Emotional Voice Conversion, or emotional VC, is a technique of converting speech from one emotion state into another one, keeping the basic linguistic information and speaker identity. Previous approaches for emotional VC need parallel data and use dynamic time warping (DTW) method to temporally align the source-target speech parameters. These approaches often define a minimum generation loss as the objective function, such as L1 or L2 loss, to learn model parameters. Recently, cycle-consistent generative adversarial networks (CycleGAN) have been used successfully for non-parallel VC. This paper investigates the efficacy of using CycleGAN for emotional VC tasks. Rather than attempting to learn a mapping between parallel training data using a frame-to-frame minimum generation loss, the CycleGAN uses two discriminators and one classifier to guide the learning process, where the discriminators aim to differentiate between the natural and converted speech and the classifier aims to classify the underlying emotion from the natural and converted speech. The training process of the CycleGAN models randomly pairs source-target speech parameters, without any temporal alignment operation. The objective and subjective evaluation results confirm the effectiveness of using CycleGAN models for emotional VC. The non-parallel training for a CycleGAN indicates its potential for non-parallel emotional VC.
Conclusions
This paper investigates the efficacy of using CycleGAN for emotional VC tasks.
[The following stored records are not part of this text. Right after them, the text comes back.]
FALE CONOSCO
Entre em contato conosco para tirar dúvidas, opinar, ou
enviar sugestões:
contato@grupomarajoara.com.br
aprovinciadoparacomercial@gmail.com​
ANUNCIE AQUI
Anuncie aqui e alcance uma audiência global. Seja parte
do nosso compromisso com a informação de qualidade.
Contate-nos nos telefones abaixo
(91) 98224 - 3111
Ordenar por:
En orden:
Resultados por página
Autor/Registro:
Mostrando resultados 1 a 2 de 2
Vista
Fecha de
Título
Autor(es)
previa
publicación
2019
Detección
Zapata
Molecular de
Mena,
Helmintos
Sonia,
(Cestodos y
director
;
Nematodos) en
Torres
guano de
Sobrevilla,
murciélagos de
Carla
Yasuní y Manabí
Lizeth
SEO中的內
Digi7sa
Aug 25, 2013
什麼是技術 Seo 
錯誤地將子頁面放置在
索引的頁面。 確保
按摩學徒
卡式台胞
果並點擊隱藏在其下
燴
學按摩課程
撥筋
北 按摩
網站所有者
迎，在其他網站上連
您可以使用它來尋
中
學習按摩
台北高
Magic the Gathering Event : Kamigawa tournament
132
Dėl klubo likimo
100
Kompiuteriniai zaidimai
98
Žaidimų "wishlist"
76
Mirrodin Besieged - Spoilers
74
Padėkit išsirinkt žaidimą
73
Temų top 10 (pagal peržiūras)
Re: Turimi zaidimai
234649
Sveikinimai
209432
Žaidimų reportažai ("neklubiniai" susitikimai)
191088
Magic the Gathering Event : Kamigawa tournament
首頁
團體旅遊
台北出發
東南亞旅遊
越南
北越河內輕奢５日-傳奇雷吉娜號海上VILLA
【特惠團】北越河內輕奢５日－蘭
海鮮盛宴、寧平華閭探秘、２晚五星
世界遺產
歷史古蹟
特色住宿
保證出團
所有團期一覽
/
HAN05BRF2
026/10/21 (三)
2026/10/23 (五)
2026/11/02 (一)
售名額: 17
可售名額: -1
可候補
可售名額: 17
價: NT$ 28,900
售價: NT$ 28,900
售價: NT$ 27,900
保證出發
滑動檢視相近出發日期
Rather than attempting to learn a mapping between parallel training data using a frame-to-frame minimum generation loss, the CycleGAN uses two discriminators and one classifier to guide the learning process, where the discriminators aim to differentiate between the natural and converted speech and the classifier aims to classify the underlying emotion from the natural and converted speech. The training process of the CycleGAN models randomly pairs source-target speech parameters, thus DTW process is not needed. The objective and subjective evaluation results confirm the effectiveness of using CycleGAN models for emotional VC. To sum up, the advantages offered by the CycleGAN model include (i) utilizing GAN loss instead of minimum generation loss, (ii) getting rid of source-target alignment errors and (iii) flexible non-parallel training, etc. The non-parallel training process also indicates the potential to use non-parallel emotional speech data for developing emotional VC systems, which will be our future work.